Beyond these economic factors, we believe that there is likely to be some behavioural changes in Canadian travel intentions to the United States. We conceptualize this as a Canadian version of ‘flight shaming’ where some Canadian travellers choose not to travel to the US beyond those impacts estimated from economic factors on demand. This is assumed to be most prominent in the first two years of tariffs, but slowly wane over time – though never fully recover to zero effect versus the baseline forecast.

Here we present two possible scenarios for the Canadian aviation sector. First is a “Short Tariff” scenario in which the tariffs only last until the end of the 2025Q2. Transborder traffic is most impacted but the lingering damage to Canada’s economic growth in 2025 leads to this short tariff scenario not returning to pre-tariff baseline outlooks by 2028. The second scenario is a “Long Tariff” one in which tariffs remain in place until 2028 and beyond.

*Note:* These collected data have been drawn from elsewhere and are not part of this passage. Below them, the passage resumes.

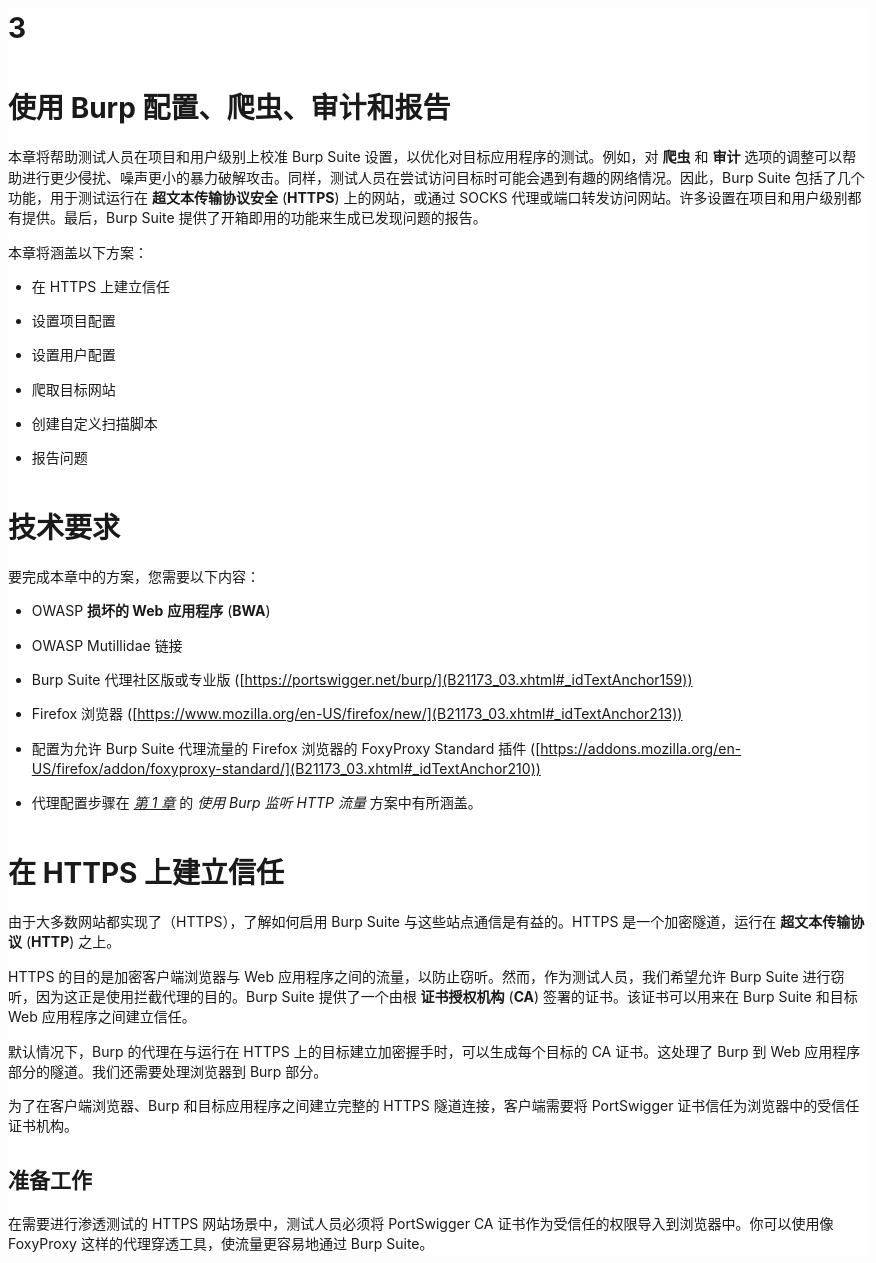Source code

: # 3

# 使用 Burp 配置、爬虫、审计和报告

本章将帮助测试人员在项目和用户级别上校准 Burp Suite 设置，以优化对目标应用程序的测试。例如，对 **爬虫** 和 **审计** 选项的调整可以帮助进行更少侵扰、噪声更小的暴力破解攻击。同样，测试人员在尝试访问目标时可能会遇到有趣的网络情况。因此，Burp Suite 包括了几个功能，用于测试运行在 **超文本传输协议安全** (**HTTPS**) 上的网站，或通过 SOCKS 代理或端口转发访问网站。许多设置在项目和用户级别都有提供。最后，Burp Suite 提供了开箱即用的功能来生成已发现问题的报告。

本章将涵盖以下方案：

+   在 HTTPS 上建立信任

+   设置项目配置

+   设置用户配置

+   爬取目标网站

+   创建自定义扫描脚本

+   报告问题

# 技术要求

要完成本章中的方案，您需要以下内容：

+   OWASP **损坏的 Web** **应用程序** (**BWA**)

+   OWASP Mutillidae 链接

+   Burp Suite 代理社区版或专业版 ([https://portswigger.net/burp/](B21173_03.xhtml#_idTextAnchor159))

+   Firefox 浏览器 ([https://www.mozilla.org/en-US/firefox/new/](B21173_03.xhtml#_idTextAnchor213))

+   配置为允许 Burp Suite 代理流量的 Firefox 浏览器的 FoxyProxy Standard 插件 ([https://addons.mozilla.org/en-US/firefox/addon/foxyproxy-standard/](B21173_03.xhtml#_idTextAnchor210))

+   代理配置步骤在 [*第 1 章*](B21173_01.xhtml#_idTextAnchor020) 的 *使用 Burp 监听 HTTP 流量* 方案中有所涵盖。

# 在 HTTPS 上建立信任

由于大多数网站都实现了（HTTPS），了解如何启用 Burp Suite 与这些站点通信是有益的。HTTPS 是一个加密隧道，运行在 **超文本传输协议** (**HTTP**) 之上。

HTTPS 的目的是加密客户端浏览器与 Web 应用程序之间的流量，以防止窃听。然而，作为测试人员，我们希望允许 Burp Suite 进行窃听，因为这正是使用拦截代理的目的。Burp Suite 提供了一个由根 **证书授权机构** (**CA**) 签署的证书。该证书可以用来在 Burp Suite 和目标 Web 应用程序之间建立信任。

默认情况下，Burp 的代理在与运行在 HTTPS 上的目标建立加密握手时，可以生成每个目标的 CA 证书。这处理了 Burp 到 Web 应用程序部分的隧道。我们还需要处理浏览器到 Burp 部分。

为了在客户端浏览器、Burp 和目标应用程序之间建立完整的 HTTPS 隧道连接，客户端需要将 PortSwigger 证书信任为浏览器中的受信任证书机构。

## 准备工作

在需要进行渗透测试的 HTTPS 网站场景中，测试人员必须将 PortSwigger CA 证书作为受信任的权限导入到浏览器中。你可以使用像 FoxyProxy 这样的代理穿透工具，使流量更容易地通过 Burp Suite。
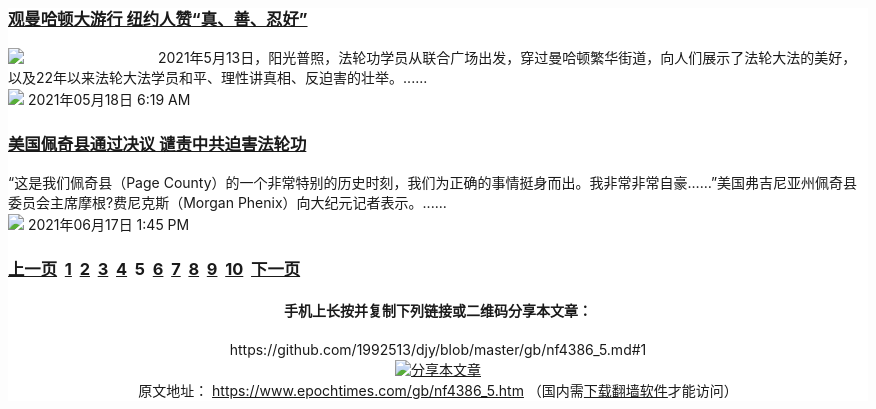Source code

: <tr><td width="742"><h3><a href="https://github.com/1992513/djy/blob/master/gb/21/5/17/n12956249.md#1" target="_blank">观曼哈顿大游行 纽约人赞“真、善、忍好”</a><br></h3><a href="https://github.com/1992513/djy/blob/master/gb/21/5/17/n12956249.md#1" target="_blank"><img width="150" src="https://i.epochtimes.com/assets/uploads/2021/05/id12948203-210513163638100679-150x120.jpg" align ="left"></a>2021年5月13日，阳光普照，法轮功学员从联合广场出发，穿过曼哈顿繁华街道，向人们展示了法轮大法的美好，以及22年以来法轮大法学员和平、理性讲真相、反迫害的壮举。......<br><img align="bottom" src="https://www.epochtimes.com/assets/themes/djy/images/time.gif"> 2021年05月18日 6:19 AM							</td></tr>
<tr><td width="742"><h3><a href="https://github.com/1992513/djy/blob/master/gb/21/6/16/n13027185.md#1" target="_blank">美国佩奇县通过决议 谴责中共迫害法轮功</a><br></h3>“这是我们佩奇县（Page County）的一个非常特别的历史时刻，我们为正确的事情挺身而出。我非常非常自豪……”美国弗吉尼亚州佩奇县委员会主席摩根?费尼克斯（Morgan Phenix）向大纪元记者表示。......<br><img align="bottom" src="https://www.epochtimes.com/assets/themes/djy/images/time.gif"> 2021年06月17日 1:45 PM							</td></tr>
<tr><td><h3><a href="https://github.com/1992513/djy/blob/master/gb/nf4386_4.md#1">上一页</a>&nbsp;&nbsp;<a href="https://github.com/1992513/djy/blob/master/gb/nf4386.md#1">1</a>&nbsp;&nbsp;<a href="https://github.com/1992513/djy/blob/master/gb/nf4386_2.md#1">2</a>&nbsp;&nbsp;<a href="https://github.com/1992513/djy/blob/master/gb/nf4386_3.md#1">3</a>&nbsp;&nbsp;<a href="https://github.com/1992513/djy/blob/master/gb/nf4386_4.md#1">4</a>&nbsp;&nbsp;5&nbsp;&nbsp;<a href="https://github.com/1992513/djy/blob/master/gb/nf4386_6.md#1">6</a>&nbsp;&nbsp;<a href="https://github.com/1992513/djy/blob/master/gb/nf4386_7.md#1">7</a>&nbsp;&nbsp;<a href="https://github.com/1992513/djy/blob/master/gb/nf4386_8.md#1">8</a>&nbsp;&nbsp;<a href="https://github.com/1992513/djy/blob/master/gb/nf4386_9.md#1">9</a>&nbsp;&nbsp;<a href="https://github.com/1992513/djy/blob/master/gb/nf4386_10.md#1">10</a>&nbsp;&nbsp;<a href="https://github.com/1992513/djy/blob/master/gb/nf4386_6.md#1">下一页</a></h3></td></tr>
</table><div align="center"><h4>手机上长按并复制下列链接或二维码分享本文章：</h4>https://github.com/1992513/djy/blob/master/gb/nf4386_5.md#1<br><a href="https://github.com/1992513/djy/blob/master/gb/nf4386_5.md#1"><img src="https://quickchart.io/qr?size=256&text=https://github.com/1992513/djy/blob/master/gb/nf4386_5.md%231" title="分享本文章"></a><br>原文地址： <a href="https://www.epochtimes.com/gb/nf4386_5.htm">https://www.epochtimes.com/gb/nf4386_5.htm</a>    （国内需<a href="https://github.com/1992513/www/blob/master/README.md#8">下载翻墙软件</a>才能访问）</div>
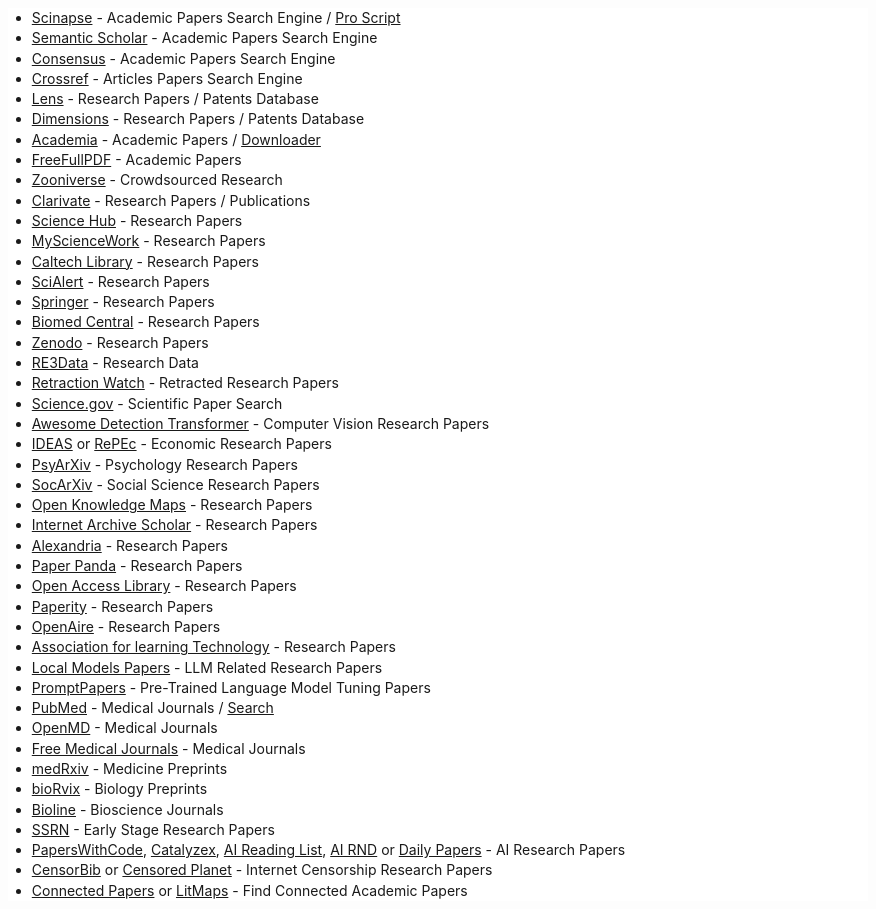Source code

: * [Scinapse](https://scinapse.io/) - Academic Papers Search Engine / [Pro Script](https://rentry.co/scinapsebypass)
* [Semantic Scholar](https://www.semanticscholar.org/) - Academic Papers Search Engine
* [Consensus](https://consensus.app/) - Academic Papers Search Engine
* [Crossref](https://search.crossref.org/) - Articles Papers Search Engine
* [Lens](https://www.lens.org/) - Research Papers / Patents Database
* [Dimensions](https://app.dimensions.ai/discover/publication) - Research Papers / Patents Database
* [Academia](https://www.academia.edu/) - Academic Papers / [Downloader](https://github.com/ryanfb/academia-dl)
* [FreeFullPDF](https://freefullpdf.com/) - Academic Papers
* [Zooniverse](https://www.zooniverse.org/) - Crowdsourced Research
* [Clarivate](https://mjl.clarivate.com/) - Research Papers / Publications
* [Science Hub](https://www.smartquantai.com/) - Research Papers
* [MyScienceWork](https://www.mysciencework.com/) - Research Papers
* [Caltech Library](https://authors.library.caltech.edu/) - Research Papers
* [SciAlert](https://scialert.net/) - Research Papers
* [Springer](https://www.springer.com/) - Research Papers
* [Biomed Central](https://www.biomedcentral.com/) - Research Papers
* [Zenodo](https://zenodo.org/) - Research Papers
* [RE3Data](https://www.re3data.org/) - Research Data
* [Retraction Watch](https://retractionwatch.com/) - Retracted Research Papers
* [Science.gov](https://www.science.gov/) - Scientific Paper Search
* [Awesome Detection Transformer](https://github.com/IDEA-Research/awesome-detection-transformer) - Computer Vision Research Papers
* [IDEAS](https://ideas.repec.org/) or [RePEc](http://repec.org/) - Economic Research Papers
* [PsyArXiv](https://psyarxiv.com/) - Psychology Research Papers
* [SocArXiv](https://osf.io/preprints/socarxiv) - Social Science Research Papers
* [Open Knowledge Maps](https://openknowledgemaps.org/) - Research Papers
* [Internet Archive Scholar](https://scholar.archive.org/) - Research Papers
* [Alexandria](https://www.alexandria.ucsb.edu/) - Research Papers
* [Paper Panda](https://paperpanda.app/) - Research Papers
* [Open Access Library](https://www.oalib.com/) - Research Papers
* [Paperity](https://paperity.org/) - Research Papers
* [OpenAire](https://explore.openaire.eu/) - Research Papers
* [Association for learning Technology](https://repository.alt.ac.uk/view/subjects/) - Research Papers
* [Local Models Papers](https://rentry.org/LocalModelsPapers) - LLM Related Research Papers
* [PromptPapers](https://github.com/thunlp/PromptPapers) - Pre-Trained Language Model Tuning Papers
* [PubMed](https://pubmed.ncbi.nlm.nih.gov/) - Medical Journals / [Search](https://www.pubmedisearch.com/)
* [OpenMD](https://openmd.com/) - Medical Journals
* [Free Medical Journals](http://www.freemedicaljournals.com/) - Medical Journals
* [medRxiv](https://www.medrxiv.org/) - Medicine Preprints
* [bioRvix](https://www.biorxiv.org/) - Biology Preprints
* [Bioline](https://www.bioline.org.br/) - Bioscience Journals
* [SSRN](https://www.ssrn.com/) - Early Stage Research Papers
* [PapersWithCode](https://paperswithcode.com/), [Catalyzex](https://www.catalyzex.com/), [AI Reading List](https://docs.google.com/document/d/1bEQM1W-1fzSVWNbS4ne5PopB2b7j8zD4Jc3nm4rbK-U/), [AI RND](https://www.ai-rnd.com/) or [Daily Papers](https://huggingface.co/papers) - AI Research Papers
* [CensorBib](https://censorbib.nymity.ch/) or [Censored Planet](https://censoredplanet.org/) - Internet Censorship Research Papers
* [Connected Papers](https://www.connectedpapers.com/) or [LitMaps](https://app.litmaps.com/) - Find Connected Academic Papers
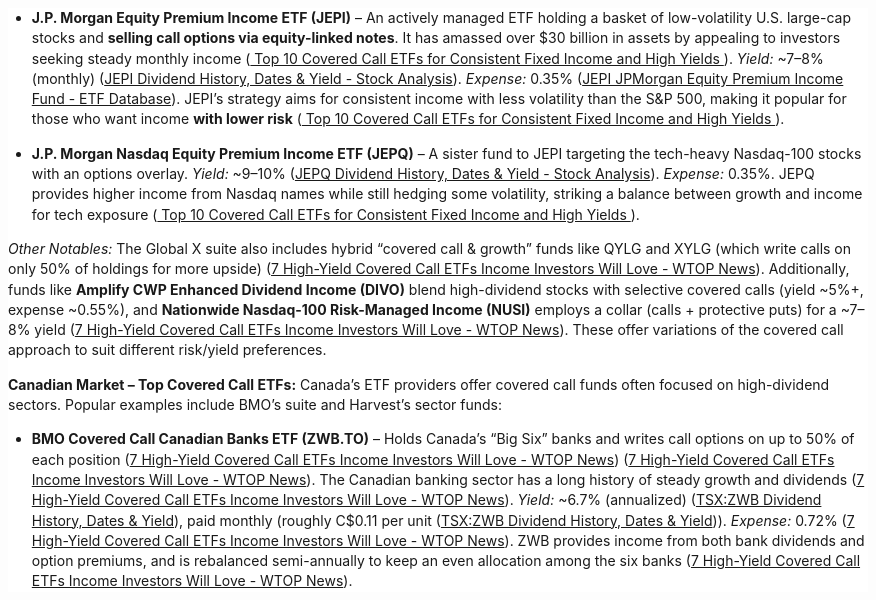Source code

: - **J.P. Morgan Equity Premium Income ETF (JEPI)** – An actively managed ETF holding a basket of low-volatility U.S. large-cap stocks and **selling call options via equity-linked notes**. It has amassed over $30 billion in assets by appealing to investors seeking steady monthly income ([
    Top 10 Covered Call ETFs for Consistent Fixed Income and High Yields
  ](https://www.fgcapitaladvisors.com/top-10-covered-call-etfs-for-consistent-fixed-income-and-high-yields#:~:text=,prime%20choice%20for%20steady%20income)). *Yield:* ~7–8% (monthly) ([JEPI Dividend History, Dates & Yield - Stock Analysis](https://stockanalysis.com/etf/jepi/dividend/#:~:text=JEPI%20Dividend%20History%2C%20Dates%20%26,date%20was%20Feb%203%2C%202025)). *Expense:* 0.35% ([JEPI JPMorgan Equity Premium Income Fund - ETF Database](https://etfdb.com/etf/JEPI/#:~:text=JEPI,35)). JEPI’s strategy aims for consistent income with less volatility than the S&P 500, making it popular for those who want income **with lower risk** ([
    Top 10 Covered Call ETFs for Consistent Fixed Income and High Yields
  ](https://www.fgcapitaladvisors.com/top-10-covered-call-etfs-for-consistent-fixed-income-and-high-yields#:~:text=,prime%20choice%20for%20steady%20income)).

- **J.P. Morgan Nasdaq Equity Premium Income ETF (JEPQ)** – A sister fund to JEPI targeting the tech-heavy Nasdaq-100 stocks with an options overlay. *Yield:* ~9–10% ([JEPQ Dividend History, Dates & Yield - Stock Analysis](https://stockanalysis.com/etf/jepq/dividend/#:~:text=JEPQ%20has%20a%20dividend%20yield,date%20was%20Feb%203%2C%202025)). *Expense:* 0.35%. JEPQ provides higher income from Nasdaq names while still hedging some volatility, striking a balance between growth and income for tech exposure ([
    Top 10 Covered Call ETFs for Consistent Fixed Income and High Yields
  ](https://www.fgcapitaladvisors.com/top-10-covered-call-etfs-for-consistent-fixed-income-and-high-yields#:~:text=JPMorgan%20Nasdaq%20Equity%20Premium%20Income,JEPQ)).

*Other Notables:* The Global X suite also includes hybrid “covered call & growth” funds like QYLG and XYLG (which write calls on only 50% of holdings for more upside) ([7 High-Yield Covered Call ETFs Income Investors Will Love - WTOP News](https://wtop.com/news/2022/04/7-high-yield-covered-call-etfs-income-investors-will-love/#:~:text=Global%20X%20Nasdaq%20Covered%20Call,QYLG)). Additionally, funds like **Amplify CWP Enhanced Dividend Income (DIVO)** blend high-dividend stocks with selective covered calls (yield ~5%+, expense ~0.55%), and **Nationwide Nasdaq-100 Risk-Managed Income (NUSI)** employs a collar (calls + protective puts) for a ~7–8% yield ([7 High-Yield Covered Call ETFs Income Investors Will Love - WTOP News](https://wtop.com/news/2022/04/7-high-yield-covered-call-etfs-income-investors-will-love/#:~:text=manage%20volatility,68)). These offer variations of the covered call approach to suit different risk/yield preferences.

**Canadian Market – Top Covered Call ETFs:** Canada’s ETF providers offer covered call funds often focused on high-dividend sectors. Popular examples include BMO’s suite and Harvest’s sector funds:

- **BMO Covered Call Canadian Banks ETF (ZWB.TO)** – Holds Canada’s “Big Six” banks and writes call options on up to 50% of each position ([7 High-Yield Covered Call ETFs Income Investors Will Love - WTOP News](https://wtop.com/news/2022/04/7-high-yield-covered-call-etfs-income-investors-will-love/#:~:text=Canadian%20covered%20call%20ETFs%2C%20like,to%20hold)) ([7 High-Yield Covered Call ETFs Income Investors Will Love - WTOP News](https://wtop.com/news/2022/04/7-high-yield-covered-call-etfs-income-investors-will-love/#:~:text=selling%20covered%20calls%20more%20lucrative,71)). The Canadian banking sector has a long history of steady growth and dividends ([7 High-Yield Covered Call ETFs Income Investors Will Love - WTOP News](https://wtop.com/news/2022/04/7-high-yield-covered-call-etfs-income-investors-will-love/#:~:text=Canadian%20covered%20call%20ETFs%2C%20like,allocation%20between%20the%20six%20bank)). *Yield:* ~6.7% (annualized) ([TSX:ZWB Dividend History, Dates & Yield](https://stockanalysis.com/quote/tsx/ZWB/dividend/#:~:text=TSX%3AZWB%20has%20an%20annual%20dividend,date%20was%20Jan%2030%2C%202025)), paid monthly (roughly C$0.11 per unit ([TSX:ZWB Dividend History, Dates & Yield](https://stockanalysis.com/quote/tsx/ZWB/dividend/#:~:text=Ex,27%2C%202024%20Jul%203%2C%202024))). *Expense:* 0.72% ([7 High-Yield Covered Call ETFs Income Investors Will Love - WTOP News](https://wtop.com/news/2022/04/7-high-yield-covered-call-etfs-income-investors-will-love/#:~:text=want%20to%20diversify%20away%20from,to%20hold)). ZWB provides income from both bank dividends and option premiums, and is rebalanced semi-annually to keep an even allocation among the six banks ([7 High-Yield Covered Call ETFs Income Investors Will Love - WTOP News](https://wtop.com/news/2022/04/7-high-yield-covered-call-etfs-income-investors-will-love/#:~:text=are%20now%20heavy%20on%20%E2%80%94,to%20hold)). 
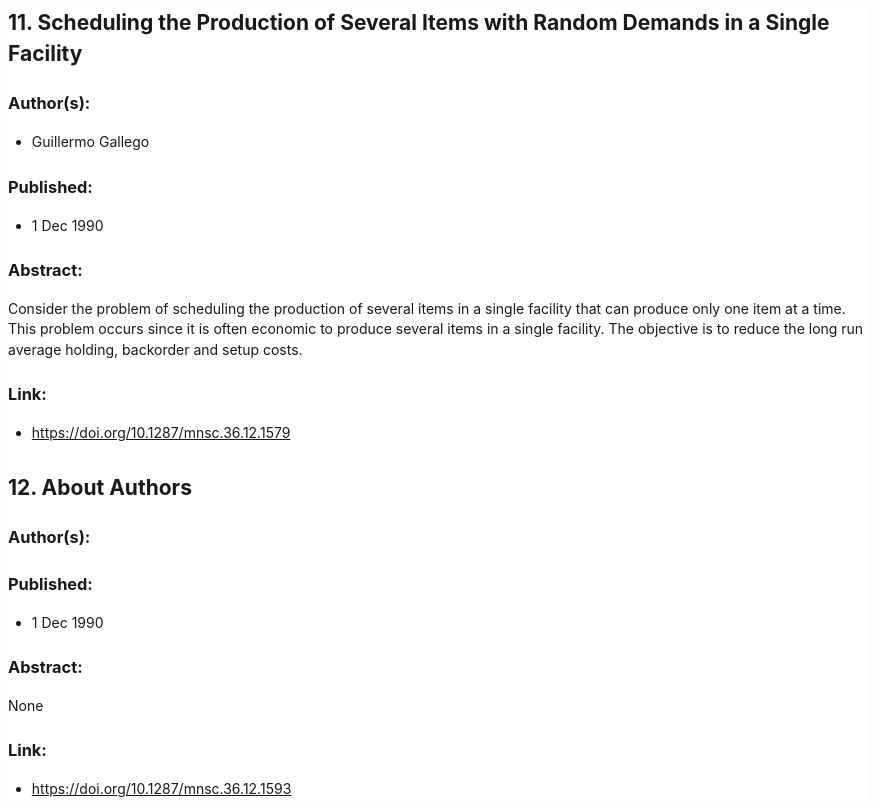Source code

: ## 11. Scheduling the Production of Several Items with Random Demands in a Single Facility
### Author(s):
- Guillermo Gallego
### Published:
- 1 Dec 1990
### Abstract:
Consider the problem of scheduling the production of several items in a single facility that can produce only one item at a time. This problem occurs since it is often economic to produce several items in a single facility. The objective is to reduce the long run average holding, backorder and setup costs.
### Link:
- https://doi.org/10.1287/mnsc.36.12.1579

## 12. About Authors
### Author(s):
### Published:
- 1 Dec 1990
### Abstract:
None
### Link:
- https://doi.org/10.1287/mnsc.36.12.1593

Even with a change of administration in 2028/29 in the US, tariffs tend to be sticky and there is a real possibility that tariffs in some form may remain in place over the long run between the US and Canada.

In our scenarios, Transborder passenger traffic could be -27% below baseline projections by the end of 2028 in the Long Tariff scenario, which is barely recovering to 2019 pre-COVID levels. Even in the Short Tariff scenario, Transborder passenger volumes remain below baseline projections and the impacts of slower economic growth in the short-term are projected to have longer lasting effects on demand.

On a Canadian air sector aggregate basis, total passenger traffic in Canada could be -10% lower in 2028 than in the baseline scenario. The lasting negative impacts on economic growth in both Canada and the US cast a long shadow on Canada’s aviation sector.

Finally, we observe that the impacts of the tariffs may vary greatly from airport to airport and market to market. Medium sized and regional airports in Canada with predominantly Canadian outbound leisure demand to the US could see their Transborder demand and capacity hit much more than Canada’s large hub airports and metropolitan markets. Communities with industries that are particularly hard hit by the tariffs could see additional decreases in demand, while markets with a high proportion of US inbound travellers could see an influx of demand as Americans travellers take advantage of the cheap Canadian Dollar.